L'idée ici est de ne pas rencontrer de hollandaise.
Si je rencontrais une hollandaise ( je dis bien si ) et si elle était si belle que quelques seconde aprés avoir posé les yeux sur elle, il n'y avait plus de traces des millions de secondes précedent cette seconde ou je posais les yeux sur elle, et bien je pense que je l'aimerais
Si je passais une nuit disons avec cette hollandaise que j'aime puis si elle disparaissait de ma vie au petit matin de midi je pense que je l'aimerais encore plus car plus jamais ni mes mots, mi mes mains ni mes yeux ne la toucherais en ce monde et cette une qualité bien triste mais bien apréciable dans un amour que l'absence de l'autre.
Si je n'étais pas seul je pense que j'aimerais le canal saint martin, le parc de la turlure et les defauts des autres et si je rencontrait une hollandaise j'aimerais la hollande, j'aimerais le vent doux qui entre par ma fenetre et j'aimerais ne pas écrire.

• _LES DONNÉES_
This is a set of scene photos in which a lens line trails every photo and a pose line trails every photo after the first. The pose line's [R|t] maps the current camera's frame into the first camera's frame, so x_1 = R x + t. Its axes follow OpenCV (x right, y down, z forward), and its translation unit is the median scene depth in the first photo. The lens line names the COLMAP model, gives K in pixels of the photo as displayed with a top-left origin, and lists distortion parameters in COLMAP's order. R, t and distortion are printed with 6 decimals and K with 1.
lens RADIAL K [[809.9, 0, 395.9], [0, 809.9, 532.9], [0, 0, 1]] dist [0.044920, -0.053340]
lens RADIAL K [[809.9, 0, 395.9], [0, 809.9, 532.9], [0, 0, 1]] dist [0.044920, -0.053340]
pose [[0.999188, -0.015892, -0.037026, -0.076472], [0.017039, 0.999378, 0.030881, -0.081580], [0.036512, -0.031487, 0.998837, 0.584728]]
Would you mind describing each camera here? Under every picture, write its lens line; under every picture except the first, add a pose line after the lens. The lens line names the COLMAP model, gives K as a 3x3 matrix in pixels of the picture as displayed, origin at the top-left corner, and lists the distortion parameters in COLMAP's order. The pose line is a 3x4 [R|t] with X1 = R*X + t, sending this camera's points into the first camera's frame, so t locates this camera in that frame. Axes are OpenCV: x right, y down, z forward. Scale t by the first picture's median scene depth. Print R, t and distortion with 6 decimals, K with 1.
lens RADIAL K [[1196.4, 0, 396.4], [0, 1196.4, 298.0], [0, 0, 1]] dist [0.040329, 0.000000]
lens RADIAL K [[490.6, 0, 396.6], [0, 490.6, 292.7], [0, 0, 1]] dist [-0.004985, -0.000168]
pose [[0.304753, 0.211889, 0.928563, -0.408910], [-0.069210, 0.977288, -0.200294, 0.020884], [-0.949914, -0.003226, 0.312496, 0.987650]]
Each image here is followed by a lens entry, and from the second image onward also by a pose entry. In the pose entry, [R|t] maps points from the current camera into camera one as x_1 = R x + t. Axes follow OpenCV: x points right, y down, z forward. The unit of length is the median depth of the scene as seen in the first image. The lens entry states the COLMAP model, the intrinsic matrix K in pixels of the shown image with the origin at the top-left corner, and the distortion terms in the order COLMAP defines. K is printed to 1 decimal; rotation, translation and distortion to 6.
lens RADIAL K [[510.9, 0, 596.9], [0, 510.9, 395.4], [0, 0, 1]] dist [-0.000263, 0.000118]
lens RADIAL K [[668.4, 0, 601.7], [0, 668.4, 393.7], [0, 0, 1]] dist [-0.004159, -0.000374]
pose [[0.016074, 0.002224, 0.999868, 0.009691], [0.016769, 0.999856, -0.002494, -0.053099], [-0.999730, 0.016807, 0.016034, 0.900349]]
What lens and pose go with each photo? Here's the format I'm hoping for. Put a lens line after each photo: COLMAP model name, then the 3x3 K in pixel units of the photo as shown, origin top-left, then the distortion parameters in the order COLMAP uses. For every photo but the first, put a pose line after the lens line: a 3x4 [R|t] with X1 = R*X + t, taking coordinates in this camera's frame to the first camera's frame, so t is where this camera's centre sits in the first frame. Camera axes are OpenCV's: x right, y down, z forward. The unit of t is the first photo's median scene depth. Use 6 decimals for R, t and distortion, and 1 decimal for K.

• _CONSIGNES DE L'EXERCICE_
[1] Reformulez plus brièvement le paragraphe du texte sur la hollandaise qui commence par « Si je passais une nuit », en conservant ses idées principales.
[2] Poursuivez le texte sur la hollandaise à la suite de sa dernière phrase.
Les items ne sont pas nécessaires pour ce travail.

• _RÉPONSES_
[1] Après une nuit avec cette hollandaise aimée, si elle disparaissait au matin, je l'aimerais encore davantage. Ni mes mots, ni mes mains, ni mes yeux ne la toucheraient plus jamais. L'absence de l'autre est une qualité bien triste de l'amour, mais bien appréciable.

[2]
Mais si une hollandaise me rencontrait je pense que j'aimerais qu'elle m'aime et je lui conseillerais fortement de m'aimer car il apparait clairement que le choix le plus judicieux qu'une femme puisse faire devant moi et de m'aimer.
Si elle avait un nom je le garderais pour moi pour qu'aucun autre ne puisse de sa bouche dire cette alchimie de lettre qui l'a fait se retourner.
" si je n'étais obsessionnel et si je ne tombais pas amoureux de chaque femme a qui je parle et bien je me ferais chier" aurais pu ecrire ici, mais je n'en ai pas eu l'envie.
Si la hollande n'existait pas je pense que je serait plus heureux ce soir.